Navratilova was so shaky she committed eight double faults and 36 unforced errors. Connors, too, was uncharacteristically nervous. There was a rumor, which he would neither confirm nor deny, that he had placed a considerable sum of cash on himself at 4-1 odds the day of the match.
Only about 100,000 households, less than half the total that was hoped for, bought the pay-per-view package, at an average price of $24.95. That ought to discourage this sort of thing in the future but probably won't. The promoters of last week's event have been trying for a year to match the top-ranked woman, Monica Seles, who is 19, against Connors. Maybe they could get Riggs, who is now 74, and the 48-year-old King to play again. Winner, or whoever is still waddling around at the end, takes all.
The Crudest Mouth
When Seneca ( S.C.) High football coach Tom Bass learned that upcoming rival Chamblee (Ga.) High had a split end named Sarah Price, he struck what appeared to be a blow for egalitarianism by recruiting a female defensive back and receiver named April Smith. When Sarah and April came face-to-face in the second quarter of a game between the two schools last week, it was the first time, as far as anyone knew, that two girls had played against each other in the same high school varsity game. Sarah, a 5'9", 155-pound sophomore, wasn't exactly thrilled to hear about April, a 5'3", 135-pound senior, and before the game, confidently predicted, "I'm probably going to kick her little rear."
But April prevented her trash-talking rival from catching a pass in seven plays and caught one of her own for five yards in Seneca's 48-0 victory. "She was telling me, 'You can't hit, you can't hit,' " April said later. "But I can hit." Bass awarded her the game ball—and then threw her off the team. "I don't think the girls are capable of playing football," he said, suddenly not sounding quite so progressive. "They have the heart, but they don't have the physical tools. April played as well as she could play tonight, but now she's history." Chamblee coach Scott Doss said, "It was a ploy that totally took away from what Sarah's accomplished. I was disappointed he would try to upstage everything like that."
A Mister and a Miss
The Mighty Ducks and Mr. Baseball have much in common besides the fact that both are sports movies that open at a theater near you this week. Both rely on The Big Game for a big finish—as almost all sports movies do. Both use the old newspaper-headline device and, for some reason, both feature an actor named Steven Brill in a supporting role. There is, however, a big difference between these two new movies: One of them is original.

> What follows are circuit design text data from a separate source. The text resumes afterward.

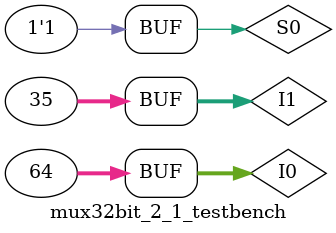
<source format=v>
`define DELAY 20
module mux32bit_2_1_testbench(); 
reg [31:0]I0, I1 ; 
reg S0;
wire [31:0] Q;

mux32bit_2_1 text_mux32bit_2_1 ( Q, S0, I1, I0 );

initial begin

S0 = 1'b0; I1 = 32'd32; I0 = 32'd35;
#`DELAY;
S0 = 1'b0; I1 = 32'd35; I0 = 32'd64;
#`DELAY;
S0 = 1'b1; I1 = 32'd32; I0 = 32'd35;
#`DELAY;
S0 = 1'b1; I1 = 32'd35; I0 = 32'd64;
#`DELAY;


end
 
 
initial
begin
$monitor("time = %2d, S0 = %1b, I1 = %2d, I0 = %2d, Q = %2d", $time, S0, I1, I0, Q );
end
 
endmodule
</source>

The one that isn't, The Mighty Ducks, was written by Brill, but it is so derivative it could have been written by a computer. This is The Bad News Bears Play Hockey. The rip-offs from that better 1976 movie include the reluctant coach who finds redemption (Emilio Estevez instead of Walter Matthau), the villainous coach of the dirty team (Lane Smith in the Vic Morrow role), the girl player, the scary player, the fat player, the Jewish player, the black player and the wisecracking player with glasses. Ducks might have been more charming if it weren't quite so familiar.

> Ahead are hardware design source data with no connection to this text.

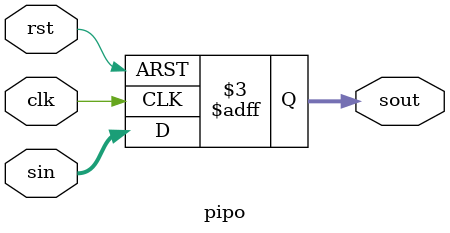
<source format=v>
module pipo(clk,rst,sin,sout);
input clk,rst;
input wire [3:0]sin;
output reg [3:0]sout;

always @(posedge clk or negedge rst) 
begin
if (rst==0) begin
    sout <= 4'b0000;
end
else begin
sout <= sin;
end
end
endmodule

</source>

Mr. Baseball is the story of Jack Elliot—played by Tom Selleck—an aging first baseman for the New York Yankees who gets shipped off to Japan, despite this eloquent argument in his own defense: "But I led the team in ninth-inning doubles in the month of August!" Upon joining the Chunichi Dragons, Elliot does his best to insult his teammates and challenge the manager's authority. When asked to lead the other players in exercises, he teaches them the hokey-pokey.
There are some funny mix-ups, both cultural and linguistic. At one point Elliot tries to encourage the Dragons by telling them, "It ain't over till the fat lady sings," which his puzzled interpreter translates as "When the game is over, a fat lady will sing to us." But Mr. Baseball also has some thoughtful things to say about the lack of respect Japan and the U.S. have for each other's cultures. There were reports that the script was changed after the studio, Universal, was bought by Matsushita two years ago, but this is by no means a Japanese propaganda film.